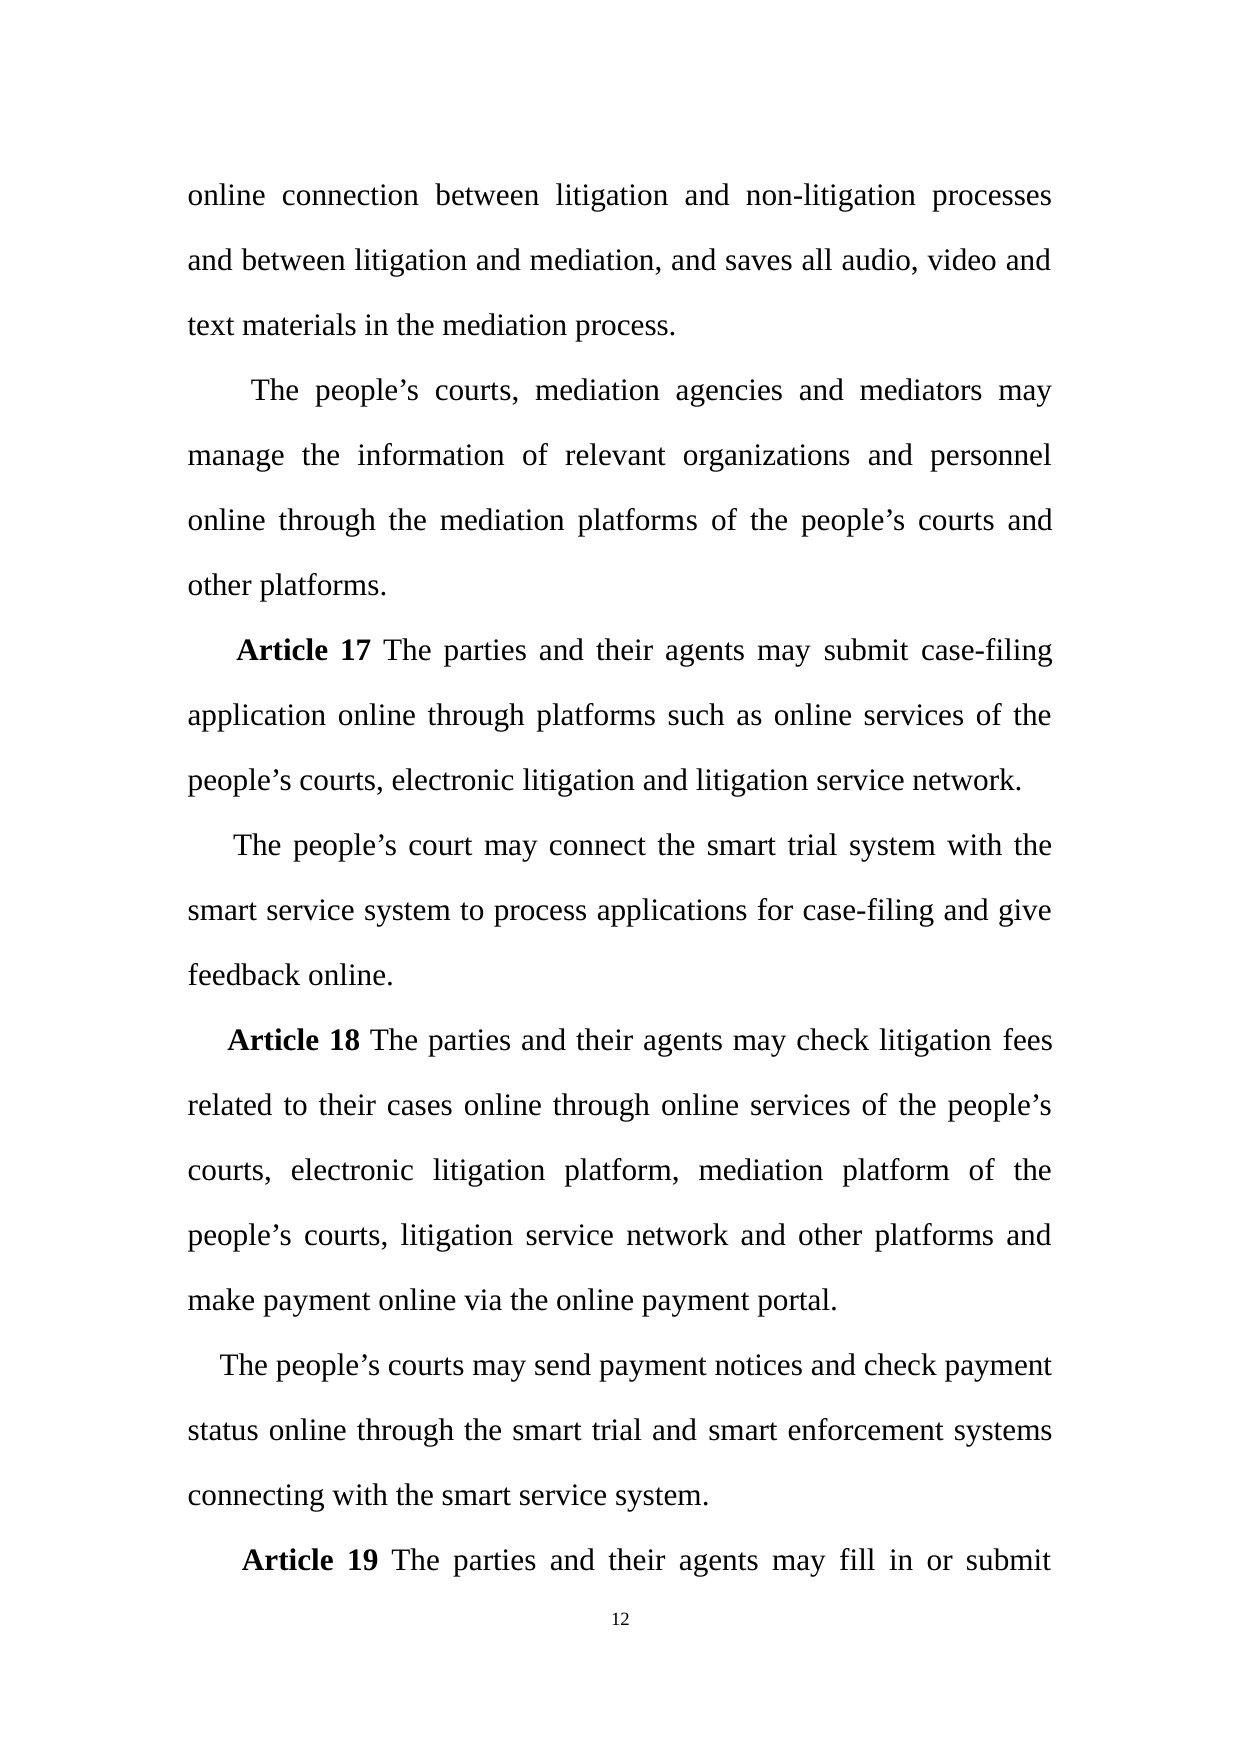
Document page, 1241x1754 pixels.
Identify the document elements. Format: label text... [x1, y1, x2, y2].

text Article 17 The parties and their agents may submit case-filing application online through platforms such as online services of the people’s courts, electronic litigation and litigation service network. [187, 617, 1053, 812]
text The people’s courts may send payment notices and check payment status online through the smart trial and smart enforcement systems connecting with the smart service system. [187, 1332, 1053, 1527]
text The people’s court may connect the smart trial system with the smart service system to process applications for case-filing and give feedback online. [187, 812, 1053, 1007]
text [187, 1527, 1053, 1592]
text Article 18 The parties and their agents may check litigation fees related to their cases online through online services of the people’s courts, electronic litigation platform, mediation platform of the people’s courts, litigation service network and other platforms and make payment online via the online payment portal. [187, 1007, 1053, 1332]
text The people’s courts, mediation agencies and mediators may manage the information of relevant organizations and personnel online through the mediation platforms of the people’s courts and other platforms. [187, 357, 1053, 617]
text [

------------------------------

#### [TASK PROMPT]
Your answer must be the entries written out word for word, without their pictures.

#### [EXPECTED ANSWER]
Document page, 1241x1754 pixels.
Identify the document elements. Format: label text... [x1, y1, x2, y2].

text Article 17 The parties and their agents may submit case-filing application online through platforms such as online services of the people’s courts, electronic litigation and litigation service network. [187, 617, 1053, 812]
text The people’s courts may send payment notices and check payment status online through the smart trial and smart enforcement systems connecting with the smart service system. [187, 1332, 1053, 1527]
text The people’s court may connect the smart trial system with the smart service system to process applications for case-filing and give feedback online. [187, 812, 1053, 1007]
text [187, 1527, 1053, 1592]
text Article 18 The parties and their agents may check litigation fees related to their cases online through online services of the people’s courts, electronic litigation platform, mediation platform of the people’s courts, litigation service network and other platforms and make payment online via the online payment portal. [187, 1007, 1053, 1332]
text The people’s courts, mediation agencies and mediators may manage the information of relevant organizations and personnel online through the mediation platforms of the people’s courts and other platforms. [187, 357, 1053, 617]
text [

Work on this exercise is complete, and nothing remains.